Gubernatorial candidate Tom Steyer just dropped a last‑minute ad saying Gubernatorial candidate Xavier Becerra “could be indicted next.” It’s the kind of political theater we expect in a tight California governor race — equal parts innuendo and late-night cable drama. But let’s be clear: an ad is not a charging document, and the facts on the record don’t back up the slam line Steyer is selling.
What’s happening?
The Steyer ad — bluntly titled “Risky” in coverage — seizes on guilty pleas in a federal corruption probe and then tells viewers, without evidence, that Becerra “could be indicted next.” Becerra’s campaign fired back with a cease‑and‑desist letter calling the spot “false and defamatory” and threatened to sue. Steyer’s team replied that they welcome litigation and said they’d subpoena witnesses, then kept the ad running. Translation: this is a political attack, turned up to eleven.
The legal facts, plain and simple
Here are the hard facts the ad leans on. The U.S. Attorney’s Office in the Eastern District of California has prosecuted a scheme it says diverted about $225,000 from a dormant campaign account. Two people tied to that scheme — former chief of staff Sean McCluskie and consultant Dana Williamson — pleaded guilty. DOJ press releases and indictments name the conspirators. They do not charge Xavier Becerra. In fact, federal filings treated him as someone the conspirators hid the scheme from. So no, there is no public indictment or formal charge against Becerra.

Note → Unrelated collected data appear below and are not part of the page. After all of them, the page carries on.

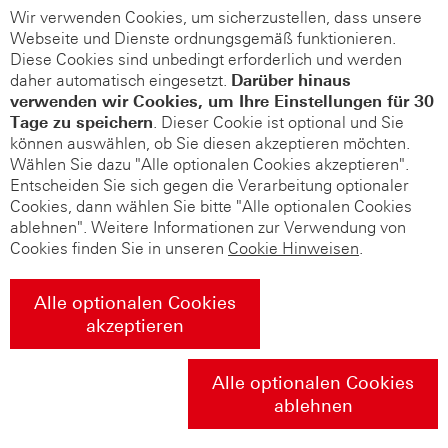
Wir verwenden Cookies, um sicherzustellen, dass unsere
Webseite und Dienste ordnungsgemäß funktionieren.
Diese Cookies sind unbedingt erforderlich und werden
daher automatisch eingesetzt.
Darüber hinaus
verwenden wir Cookies, um Ihre Einstellungen für 30
Tage zu speichern
. Dieser Cookie ist optional und Sie
können auswählen, ob Sie diesen akzeptieren möchten.
Wählen Sie dazu "Alle optionalen Cookies akzeptieren".
Entscheiden Sie sich gegen die Verarbeitung optionaler
Cookies, dann wählen Sie bitte "Alle optionalen Cookies
ablehnen". Weitere Informationen zur Verwendung von
Cookies finden Sie in unseren
Cookie Hinweisen
.
Alle optionalen Cookies
akzeptieren
Alle optionalen Cookies
ablehnen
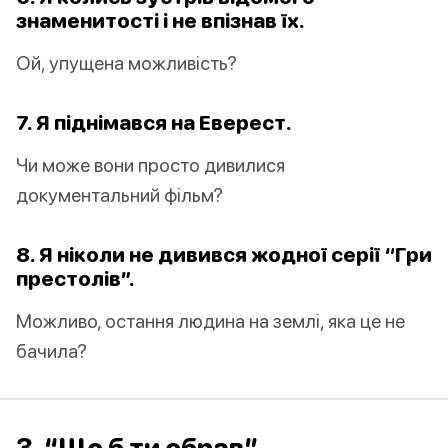
знаменитості і не впізнав їх.
Ой, упущена можливість?
7. Я піднімався на Еверест.
Чи може вони просто дивилися
документальний фільм?
8. Я ніколи не дивився жодної серії “Гри
престолів”.
Можливо, остання людина на землі, яка це не
бачила?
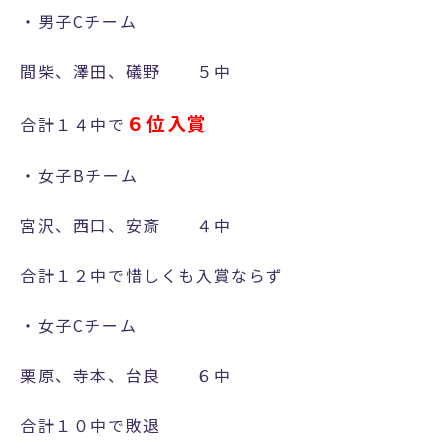
ポ
・男子Cチーム
リ
間柴、澤田、礒野 ５中
シ
ー
６位入賞
合計１４中で
・女子Bチーム
公
式
宮沢、西口、安斎 ４中
I
n
公
s
合計１２中で惜しくも入賞ならず
式
t
X
a
g
・女子Cチーム
r
a
m
栗原、寺本、台良 ６中
合計１０中で敗退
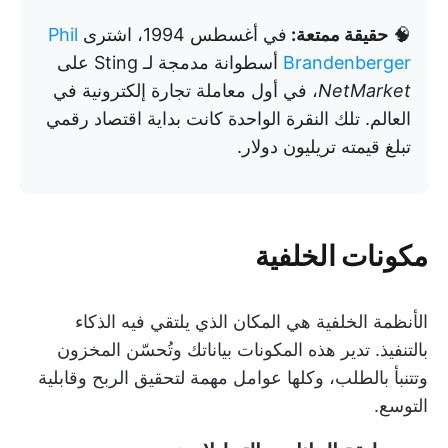
🧠
حقيقة ممتعة:
في أغسطس 1994، اشترى
Phil
Brandenberger
أسطوانة مدمجة لـ Sting على
NetMarket
، في أول معاملة تجارة إلكترونية في
العالم. تلك النقرة الواحدة كانت بداية اقتصاد رقمي
تبلغ قيمته تريليون دولار.
مكونات الخلفية
الأنظمة الخلفية هي المكان الذي يلتقي فيه الذكاء
بالتنفيذ. تدير هذه المكونات بياناتك وتُحسّن المخزون
وتتنبأ بالطلب، وكلها عوامل مهمة لتحقيق الربح وقابلية
التوسع.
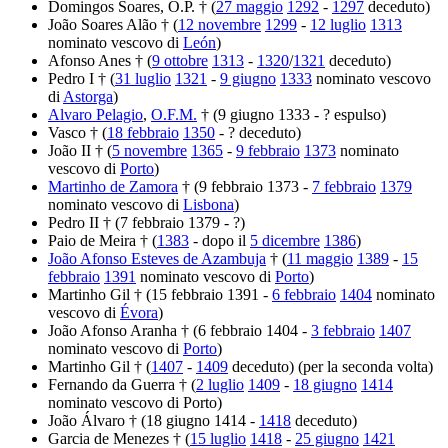
Domingos Soares, O.P. † (
27 maggio
1292
-
1297
deceduto)
João Soares Alão † (
12 novembre
1299
-
12 luglio
1313
nominato vescovo di
León
)
Afonso Anes † (
9 ottobre
1313
-
1320
/
1321
deceduto)
Pedro I † (
31 luglio
1321
-
9 giugno
1333
nominato vescovo
di
Astorga
)
Alvaro Pelagio
,
O.F.M.
† (9 giugno 1333 - ? espulso)
Vasco † (
18 febbraio
1350
- ? deceduto)
João II † (
5 novembre
1365
-
9 febbraio
1373
nominato
vescovo di
Porto
)
Martinho de Zamora
† (9 febbraio 1373 -
7 febbraio
1379
nominato vescovo di
Lisbona
)
Pedro II † (7 febbraio 1379 - ?)
Paio de Meira † (
1383
- dopo il
5 dicembre
1386
)
João Afonso Esteves de Azambuja
† (
11 maggio
1389
-
15
febbraio
1391
nominato vescovo di
Porto
)
Martinho Gil † (15 febbraio 1391 -
6 febbraio
1404
nominato
vescovo di
Évora
)
João Afonso Aranha † (6 febbraio 1404 -
3 febbraio
1407
nominato vescovo di
Porto
)
Martinho Gil † (
1407
-
1409
deceduto) (per la seconda volta)
Fernando da Guerra † (
2 luglio
1409
-
18 giugno
1414
nominato vescovo di Porto)
João Álvaro † (18 giugno 1414 -
1418
deceduto)
Garcia de Menezes † (
15 luglio
1418
-
25 giugno
1421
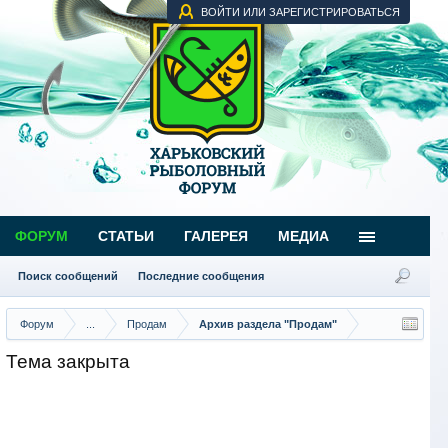
ВОЙТИ ИЛИ ЗАРЕГИСТРИРОВАТЬСЯ
ФОРУМ
СТАТЬИ
ГАЛЕРЕЯ
МЕДИА
Поиск сообщений
Последние сообщения
Форум
...
Продам
Архив раздела "Продам"
Тема закрыта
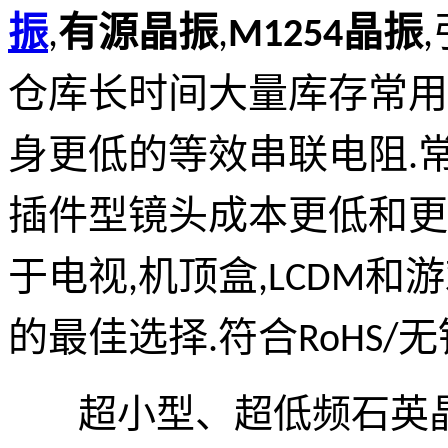
振
,
有源晶振
,
M1254晶振
,
仓库长时间大量库存常用
身更低的等效串联电阻.常用
插件型镜头成本更低和更
于电视,机顶盒,LCDM
的最佳选择.符合RoHS/无
超小型、超低频石英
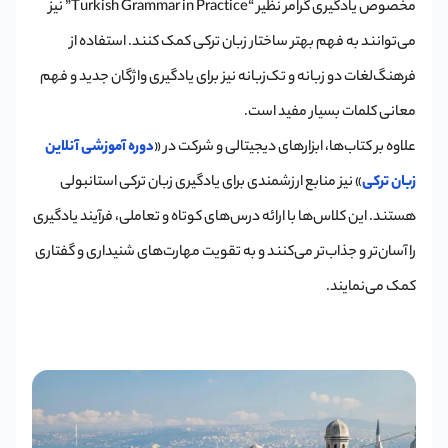
مخصوص یادگیری گرامر نظیر “Turkish Grammar in Practice” نیز
می‌توانند به فهم بهتر ساختار زبان ترکی کمک کنند. استفاده از
فرهنگ‌لغات دو زبانه و تک‌زبانه نیز برای یادگیری واژگان جدید و فهم
معانی کلمات بسیار مفید است.
علاوه بر کتاب‌ها، ابزارهای دیجیتالی و شرکت در «
دوره آموزشی آنلاین
زبان ترکی
» نیز منابع ارزشمندی برای یادگیری زبان ترکی استانبولی
هستند. این کلاس‌ها با ارائه درس‌های کوتاه و تعاملی، فرآیند یادگیری
را آسان‌تر و جذاب‌تر می‌کنند و به تقویت مهارت‌های شنیداری و گفتاری
کمک می‌نمایند.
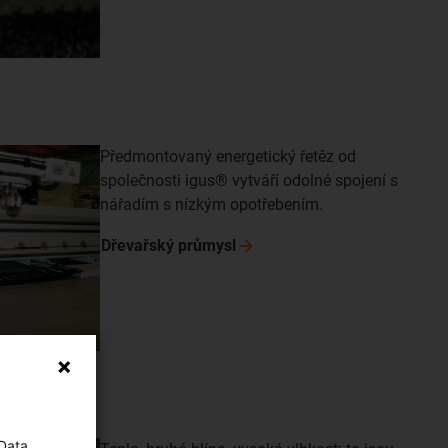
Předmontovaný energetický řetěz od
společnosti igus® vytváří odolné spojení s
nářadím s nízkým opotřebením.
Dřevařský
průmysl
 Data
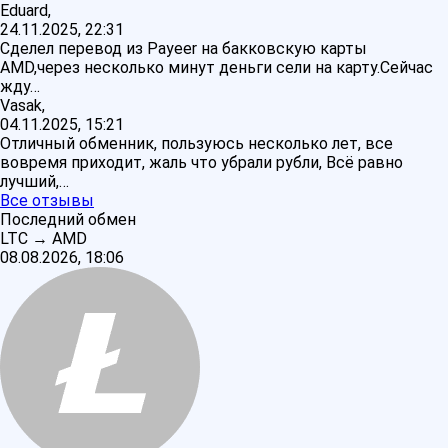
Eduard,
24.11.2025, 22:31
Сделел перевод из Payeer на бакковскую карты
AMD,через несколько минут деньги сели на карту.Сейчас
жду…
Vasak,
04.11.2025, 15:21
Отличный обменник, пользуюсь несколько лет, все
вовремя приходит, жаль что убрали рубли, Всё равно
лучший,…
Все отзывы
Последний обмен
LTC
→
AMD
08.08.2026, 18:06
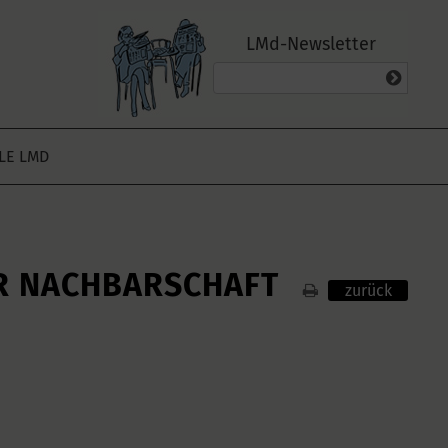
LMd-Newsletter
ALE LMD
ER NACHBARSCHAFT
zurück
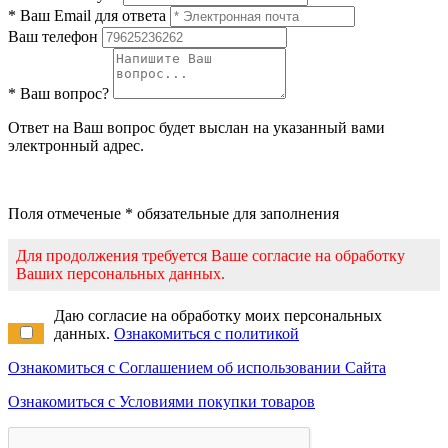
* Ваш Email для ответа
Ваш телефон
* Ваш вопрос?
Ответ на Ваш вопрос будет выслан на указанный вами
электронный адрес.
Поля отмеченые * обязательные для заполнения
Для продолжения требуется Ваше согласие на обработку
Ваших персональных данных.
Даю согласие на обработку моих персональных
данных.
Ознакомиться с политикой
Ознакомиться с Соглашением об использовании Сайта
Ознакомиться с Условиями покупки товаров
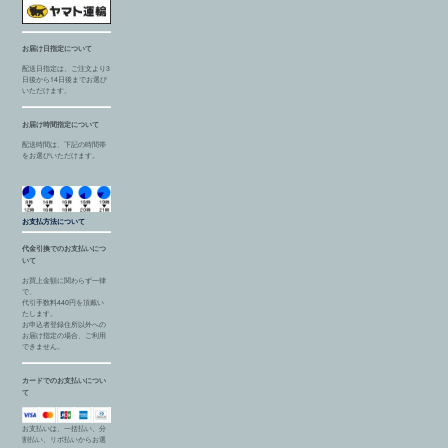
お届け日指定について
配送日指定は、ご注文より3
日後から14日後までお選び
いただけます。
お届け時間指定について
配送時間は、下記の時間帯
をお選びいただけます。
お支払方法について
代金引換でのお支払いにつ
いて
お買上金額に関わらず一律
で、
代引手数料440円を頂戴い
たします。
お申込者登録住所以外への
お届け指定の場合、ご利用
できません。
カードでのお支払いについ
て
お支払いは、一括払い、分
割払い、リボ払いからお選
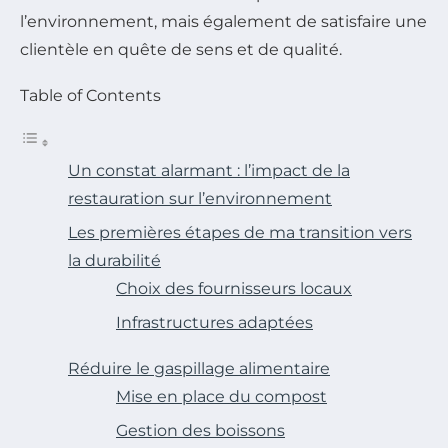
l’environnement, mais également de satisfaire une
clientèle en quête de sens et de qualité.
Table of Contents
Un constat alarmant : l’impact de la
restauration sur l’environnement
Les premières étapes de ma transition vers
la durabilité
Choix des fournisseurs locaux
Infrastructures adaptées
Réduire le gaspillage alimentaire
Mise en place du compost
Gestion des boissons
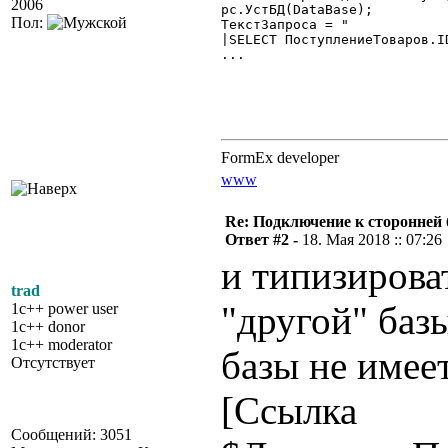
2006
рс.УстБД(DataBase);

Пол:
ТекстЗапроса = "

|SELECT ПоступлениеТоваров.I
...

FormEx developer
www
Re: Подключение к сторонней 
Ответ #2 -
18. Мая 2018 :: 07:26
и типизирова
trad
"другой" базы
1c++ power user
1c++ donor
1c++ moderator
базы не имее
Отсутствует
[Ссылка
Сообщений: 3051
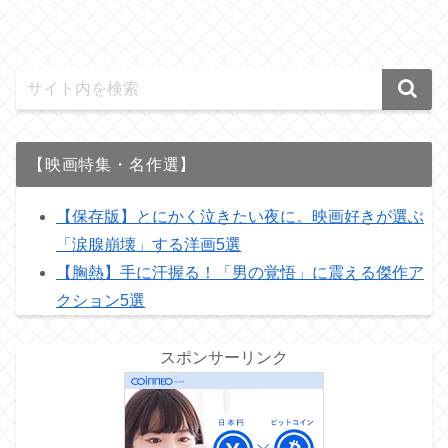
【映画特集・名作選】
【保存版】とにかく泣きたい夜に。映画好きが選ぶ
「涙腺崩壊」する洋画5選
【胸熱】手に汗握る！「男の覚悟」に震える傑作ア
クション5選
スポンサーリンク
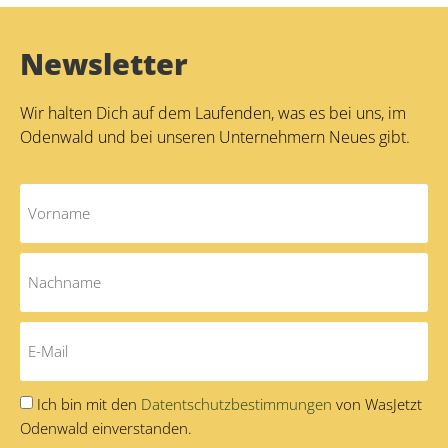
Newsletter
Wir halten Dich auf dem Laufenden, was es bei uns, im
Odenwald und bei unseren Unternehmern Neues gibt.
Ich bin mit den
Datentschutzbestimmungen
von WasJetzt
Odenwald einverstanden.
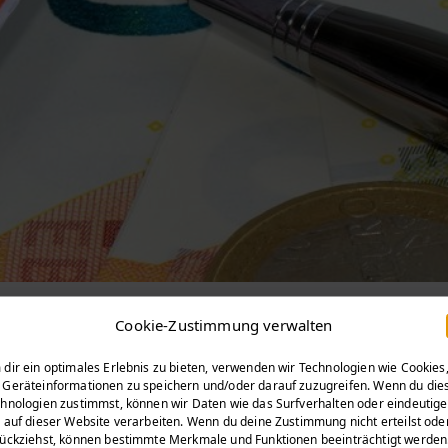
erhebung-ara
Cookie-Zustimmung verwalten
Start
dir ein optimales Erlebnis zu bieten, verwenden wir Technologien wie Cookies
Geräteinformationen zu speichern und/oder darauf zuzugreifen. Wenn du die
hnologien zustimmst, können wir Daten wie das Surfverhalten oder eindeutige
 auf dieser Website verarbeiten. Wenn du deine Zustimmung nicht erteilst ode
ückziehst, können bestimmte Merkmale und Funktionen beeinträchtigt werden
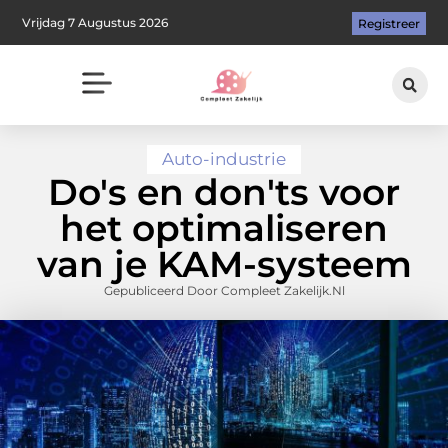
Vrijdag 7 Augustus 2026
Registreer
Auto-industrie
Do's en don'ts voor
het optimaliseren
van je KAM-systeem
Gepubliceerd Door Compleet Zakelijk.nl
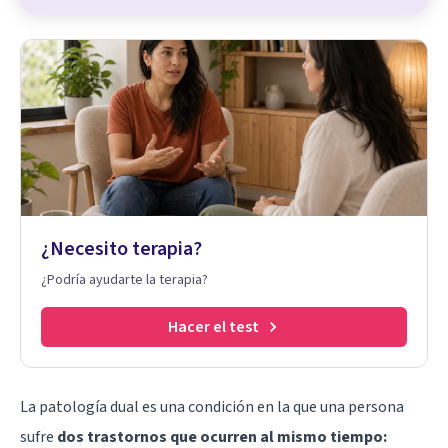
¿Necesito terapia?
¿Podría ayudarte la terapia?
Hacer el test
La patología dual es una condición en la que una persona
sufre
dos trastornos que ocurren al mismo tiempo:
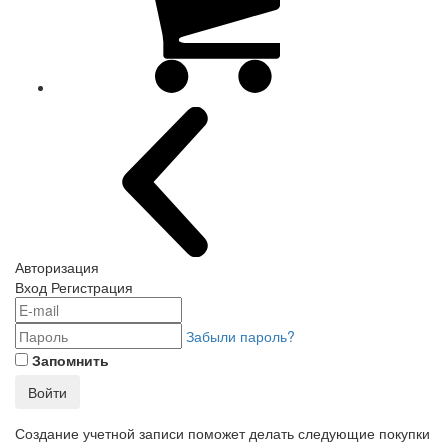
Авторизация
Вход
Регистрация
Забыли пароль?
Запомнить
Войти
Создание учетной записи поможет делать следующие покупки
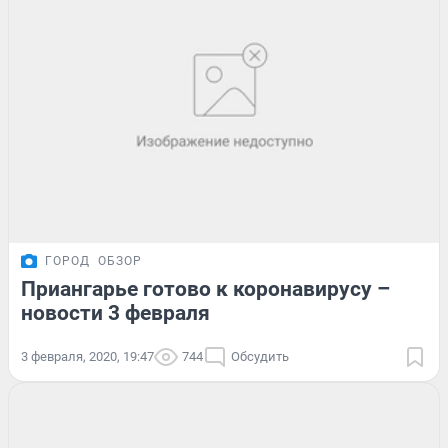
ГОРОД
ОБЗОР
Приангарье готово к коронавирусу –
новости 3 февраля
3 февраля, 2020, 19:47
744
Обсудить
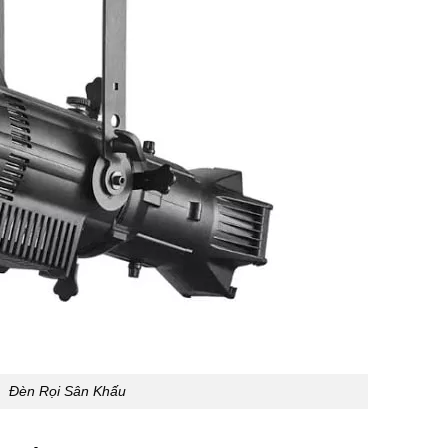
Đèn Rọi Sân Khấu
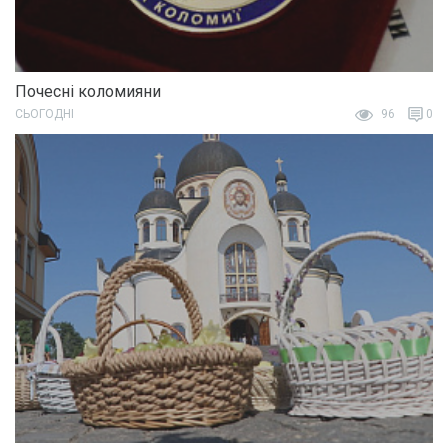
Почесні коломияни
СЬОГОДНІ
96
0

Steyer’s play: politics by insinuation
Steyer’s ad is a textbook political smear dressed up as a “gotcha” moment. It stitches together real guilty pleas and then leaps to a headline‑friendly warning that “Becerra could be indicted next.” That’s clever messaging, not legal proof. Steyer’s lawyers even invited depositions of witnesses and Becerra himself — a public relations flex aimed at looking tough. If the plan is to scare voters with what‑ifs, it’s working. If the plan is to present actual evidence, well, keep waiting.
Why this matters
Voters deserve facts, not hypothetical courtroom drama injected into the last days of a campaign. The guilty pleas in the federal probe are real and newsworthy. Using them to imply a pending indictment of a major candidate when no charging document exists is dishonest political theater. Both campaigns are playing hardball. But the difference between legal reality and campaign spin matters. If you want to know who to trust with California’s budget and public safety, trust the record — not a late ad designed to make your jaw drop and your civic pulse spike.